Advantages of digitalMLPA, as compared to array- or NGS-based BRCA-like testing, include a high dynamic range for copy number detection, a robust assay, the good performance on degraded DNA, and the low input amount (≥ 20 ng) of DNA [17]. Especially, in patient samples with limited tissue material, such as core biopsies, a low input amount is a prerequisite. With digitalMLPA, a large number of genomic loci of interest can be analyzed for copy number alterations in a single reaction with low hands-on time, and results are available within 36 h. Because of the targeted approach, data analysis and result interpretation are easier than with array-based analysis and can be performed in any routine diagnostic setting.

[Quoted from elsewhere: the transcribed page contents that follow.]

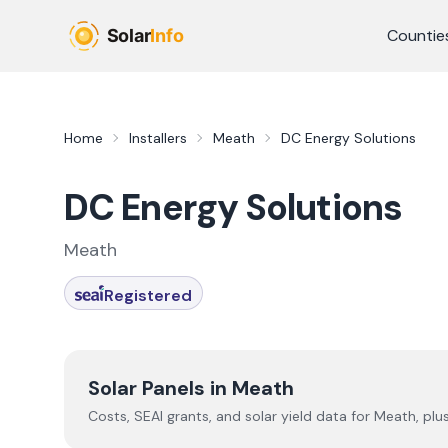
Skip to main content
Countie
Home
Installers
Meath
DC Energy Solutions
DC Energy Solutions
Meath
Registered
Solar Panels in
Meath
Costs, SEAI grants, and solar yield data for
Meath
, plu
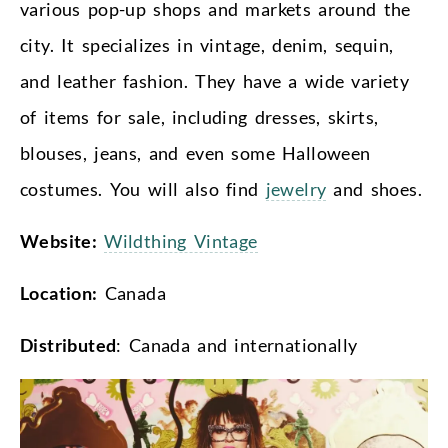
various pop-up shops and markets around the
city. It specializes in vintage, denim, sequin,
and leather fashion. They have a wide variety
of items for sale, including dresses, skirts,
blouses, jeans, and even some Halloween
costumes. You will also find
jewelry
and shoes.
Website:
Wildthing Vintage
Location:
Canada
Distributed
: Canada and internationally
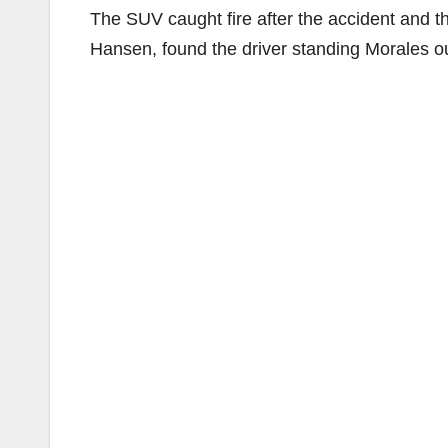
The SUV caught fire after the accident and 
Hansen, found the driver standing Morales out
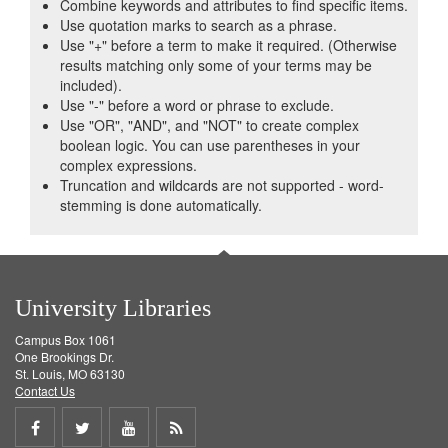
Combine keywords and attributes to find specific items.
Use quotation marks to search as a phrase.
Use "+" before a term to make it required. (Otherwise
results matching only some of your terms may be
included).
Use "-" before a word or phrase to exclude.
Use "OR", "AND", and "NOT" to create complex
boolean logic. You can use parentheses in your
complex expressions.
Truncation and wildcards are not supported - word-
stemming is done automatically.
University Libraries
Campus Box 1061
One Brookings Dr.
St. Louis, MO 63130
Contact Us
Share
Share
Share
Get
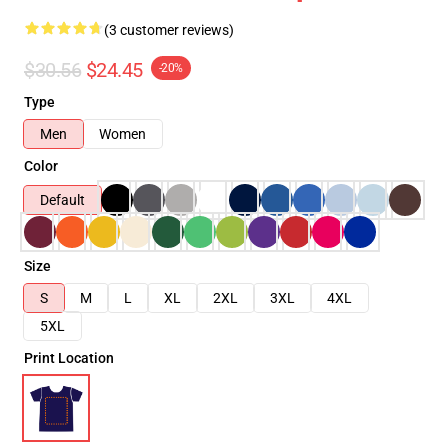
(3 customer reviews)
$30.56
$24.45
-20%
Type
Men
Women
Color
Default
Size
S
M
L
XL
2XL
3XL
4XL
5XL
Print Location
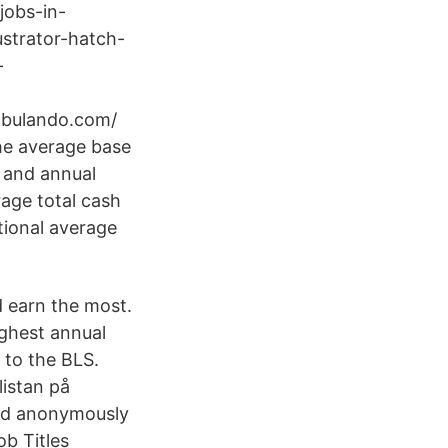
-jobs-in-
lustrator-hatch-
-
cabulando.com/
the average base
, and annual
age total cash
tional average
d earn the most.
ighest annual
g to the BLS.
listan på
ted anonymously
ob Titles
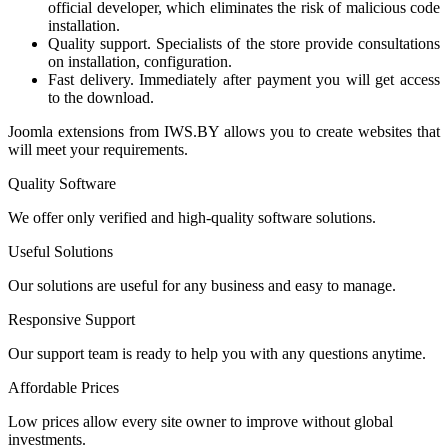
official developer, which eliminates the risk of malicious code
installation.
Quality support. Specialists of the store provide consultations
on installation, configuration.
Fast delivery. Immediately after payment you will get access
to the download.
Joomla extensions from IWS.BY allows you to create websites that
will meet your requirements.
Quality Software
We offer only verified and high-quality software solutions.
Useful Solutions
Our solutions are useful for any business and easy to manage.
Responsive Support
Our support team is ready to help you with any questions anytime.
Affordable Prices
Low prices allow every site owner to improve without global
investments.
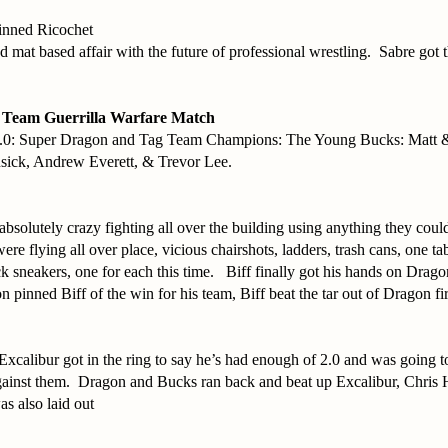
pinned Ricochet
d mat based affair with the future of professional wrestling. Sabre got 
 Team Guerrilla Warfare Match
.0: Super Dragon and Tag Team Champions: The Young Bucks: Matt 
usick, Andrew Everett, & Trevor Lee.
bsolutely crazy fighting all over the building using anything they cou
were flying all over place, vicious chairshots, ladders, trash cans, one t
k sneakers, one for each this time. Biff finally got his hands on Drag
 pinned Biff of the win for his team, Biff beat the tar out of Dragon fir
Excalibur got in the ring to say he’s had enough of 2.0 and was going t
against them. Dragon and Bucks ran back and beat up Excalibur, Chris
as also laid out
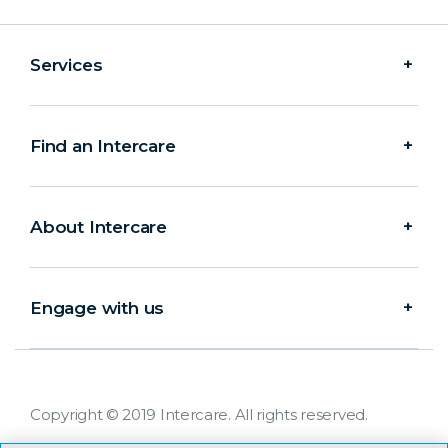
Services
Find an Intercare
About Intercare
Engage with us
Copyright © 2019 Intercare. All rights reserved.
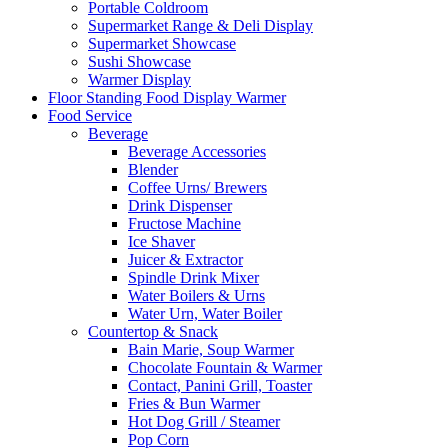
Portable Coldroom
Supermarket Range & Deli Display
Supermarket Showcase
Sushi Showcase
Warmer Display
Floor Standing Food Display Warmer
Food Service
Beverage
Beverage Accessories
Blender
Coffee Urns/ Brewers
Drink Dispenser
Fructose Machine
Ice Shaver
Juicer & Extractor
Spindle Drink Mixer
Water Boilers & Urns
Water Urn, Water Boiler
Countertop & Snack
Bain Marie, Soup Warmer
Chocolate Fountain & Warmer
Contact, Panini Grill, Toaster
Fries & Bun Warmer
Hot Dog Grill / Steamer
Pop Corn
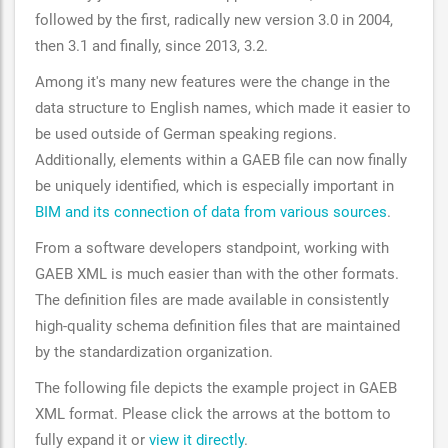
followed by the first, radically new version 3.0 in 2004,
then 3.1 and finally, since 2013, 3.2.
Among it's many new features were the change in the
data structure to English names, which made it easier to
be used outside of German speaking regions.
Additionally, elements within a GAEB file can now finally
be uniquely identified, which is especially important in
BIM and its connection of data from various sources
.
From a software developers standpoint, working with
GAEB XML is much easier than with the other formats.
The definition files are made available in consistently
high-quality schema definition files that are maintained
by the standardization organization.
The following file depicts the example project in GAEB
XML format. Please click the arrows at the bottom to
fully expand it or
view it directly
.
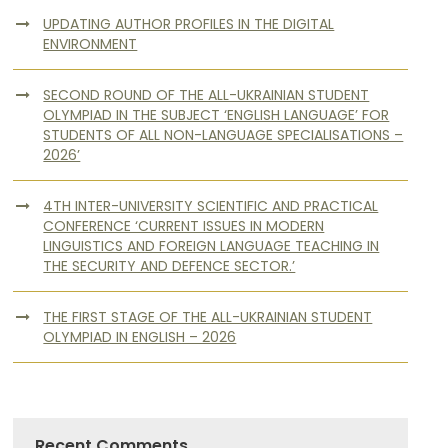
UPDATING AUTHOR PROFILES IN THE DIGITAL
ENVIRONMENT
SECOND ROUND OF THE ALL-UKRAINIAN STUDENT
OLYMPIAD IN THE SUBJECT ‘ENGLISH LANGUAGE’ FOR
STUDENTS OF ALL NON-LANGUAGE SPECIALISATIONS –
2026’
4TH INTER-UNIVERSITY SCIENTIFIC AND PRACTICAL
CONFERENCE ‘CURRENT ISSUES IN MODERN
LINGUISTICS AND FOREIGN LANGUAGE TEACHING IN
THE SECURITY AND DEFENCE SECTOR.’
THE FIRST STAGE OF THE ALL-UKRAINIAN STUDENT
OLYMPIAD IN ENGLISH – 2026
Recent Comments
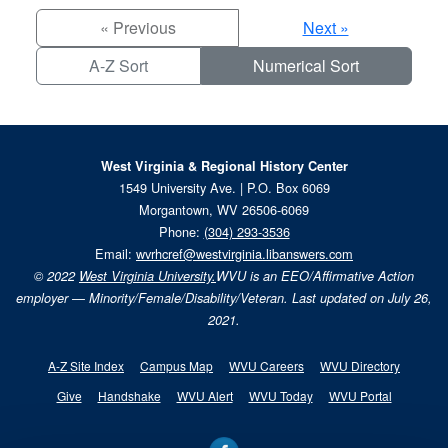
« Previous
Next »
A-Z Sort
Numerical Sort
West Virginia & Regional History Center
1549 University Ave. | P.O. Box 6069
Morgantown, WV 26506-6069
Phone:
(304) 293-3536
Email:
wvrhcref@westvirginia.libanswers.com
© 2022
West Virginia University.
WVU is an EEO/Affirmative Action
employer — Minority/Female/Disability/Veteran. Last updated on July 26,
2021.
A-Z Site Index
Campus Map
WVU Careers
WVU Directory
Give
Handshake
WVU Alert
WVU Today
WVU Portal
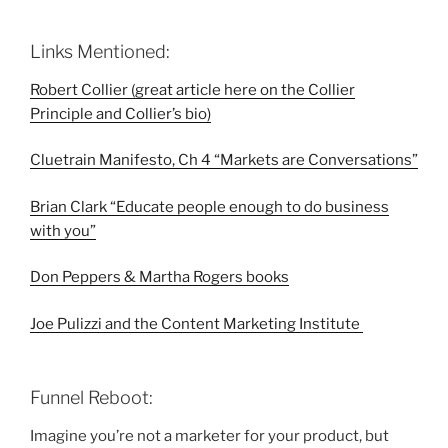
Links Mentioned:
Robert Collier (great article here on the Collier
Principle and Collier’s bio)
Cluetrain Manifesto, Ch 4 “Markets are Conversations”
Brian Clark “Educate people enough to do business
with you”
Don Peppers & Martha Rogers books
Joe Pulizzi and the
Content Marketing Institute
Funnel Reboot:
Imagine you’re not a marketer for your product, but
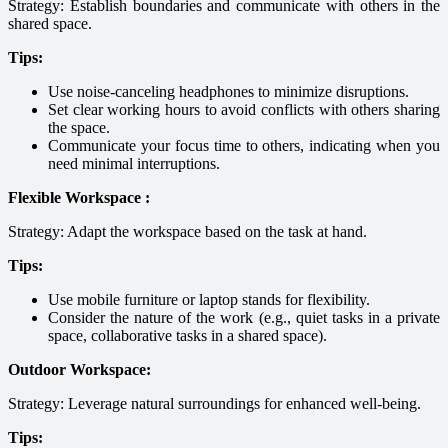
Strategy: Establish boundaries and communicate with others in the
shared space.
Tips:
Use noise-canceling headphones to minimize disruptions.
Set clear working hours to avoid conflicts with others sharing
the space.
Communicate your focus time to others, indicating when you
need minimal interruptions.
Flexible Workspace :
Strategy: Adapt the workspace based on the task at hand.
Tips:
Use mobile furniture or laptop stands for flexibility.
Consider the nature of the work (e.g., quiet tasks in a private
space, collaborative tasks in a shared space).
Outdoor Workspace:
Strategy: Leverage natural surroundings for enhanced well-being.
Tips:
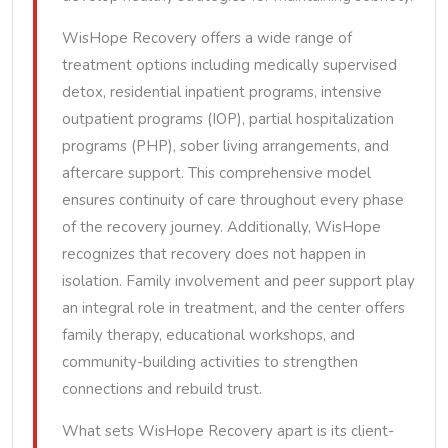
WisHope Recovery offers a wide range of
treatment options including medically supervised
detox, residential inpatient programs, intensive
outpatient programs (IOP), partial hospitalization
programs (PHP), sober living arrangements, and
aftercare support. This comprehensive model
ensures continuity of care throughout every phase
of the recovery journey. Additionally, WisHope
recognizes that recovery does not happen in
isolation. Family involvement and peer support play
an integral role in treatment, and the center offers
family therapy, educational workshops, and
community-building activities to strengthen
connections and rebuild trust.
What sets WisHope Recovery apart is its client-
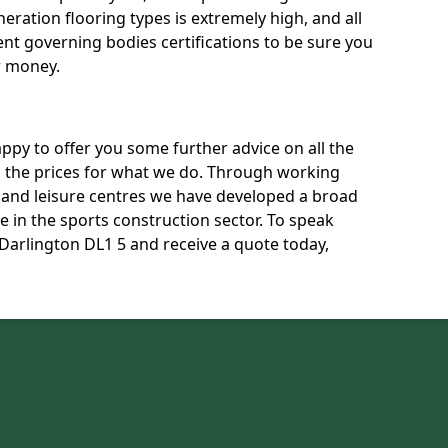
neration flooring types is extremely high, and all
rent governing bodies certifications to be sure you
r money.
py to offer you some further advice on all the
uss the prices for what we do. Through working
s and leisure centres we have developed a broad
 in the sports construction sector. To speak
 Darlington DL1 5 and receive a quote today,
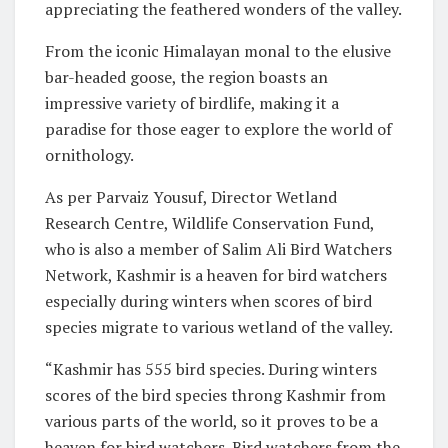
appreciating the feathered wonders of the valley.
From the iconic Himalayan monal to the elusive
bar-headed goose, the region boasts an
impressive variety of birdlife, making it a
paradise for those eager to explore the world of
ornithology.
As per Parvaiz Yousuf, Director Wetland
Research Centre, Wildlife Conservation Fund,
who is also a member of Salim Ali Bird Watchers
Network, Kashmir is a heaven for bird watchers
especially during winters when scores of bird
species migrate to various wetland of the valley.
“Kashmir has 555 bird species. During winters
scores of the bird species throng Kashmir from
various parts of the world, so it proves to be a
heaven for bird watchers. Bird watchers from the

A limitation of the current study is that we could not profile the whole randomized trial population, due to missing tissue blocks or a limited amount of DNA available. The series profiled was enriched for triple-negative and BRCA1-like tumors, as these were the samples with enough DNA left for successful digital MLPA analysis (Table 1 (D)). As we know that BRCA1-like tumors have a very low HR (ranging from 0.05 to 0.19 [6, 7]) for high-dose chemotherapy, the overall HR (0.38) in our study population is lower than in the total HER2-negative trial population (HR 0.68) [37]. However, even in this selected subgroup, we showed a significant interaction between treatment benefit and digitalMLPA BRCAness status, indicating the strong predictive power of our digitalMLPA assay. Independent validation of a different cohort will be necessary; we are currently exploring possibilities. Another suggestion for improvement would be to train a specific classifier to predict treatment benefit. However, the BRCA-like classifiers are based on the biology of BRCA tumors and thus are not merely “data-driven,” which could be seen as a strength. The third limitation is the slightly worse performance of the BRCA2-like classifier. We noticed before that BRCA2-like tumors are more alike sporadic luminal-type tumors. It appeared more difficult to find specific discriminatory regions [1, 38].

DigitalMLPA BRCAness analysis shows results comparable to previously published array-based BRCA-like testing. The digitalMLPA is a fast and reliable method to detect copy number changes in relevant regions for BRCA1- and BRCA2-like classification in one experiment in breast cancer samples. We showed that the digitalMLPA assay had treatment predictive power, in both TN and luminal-type tumors. Independent validation of patient cohorts treated with DNA DSB-inducing chemotherapy is warranted.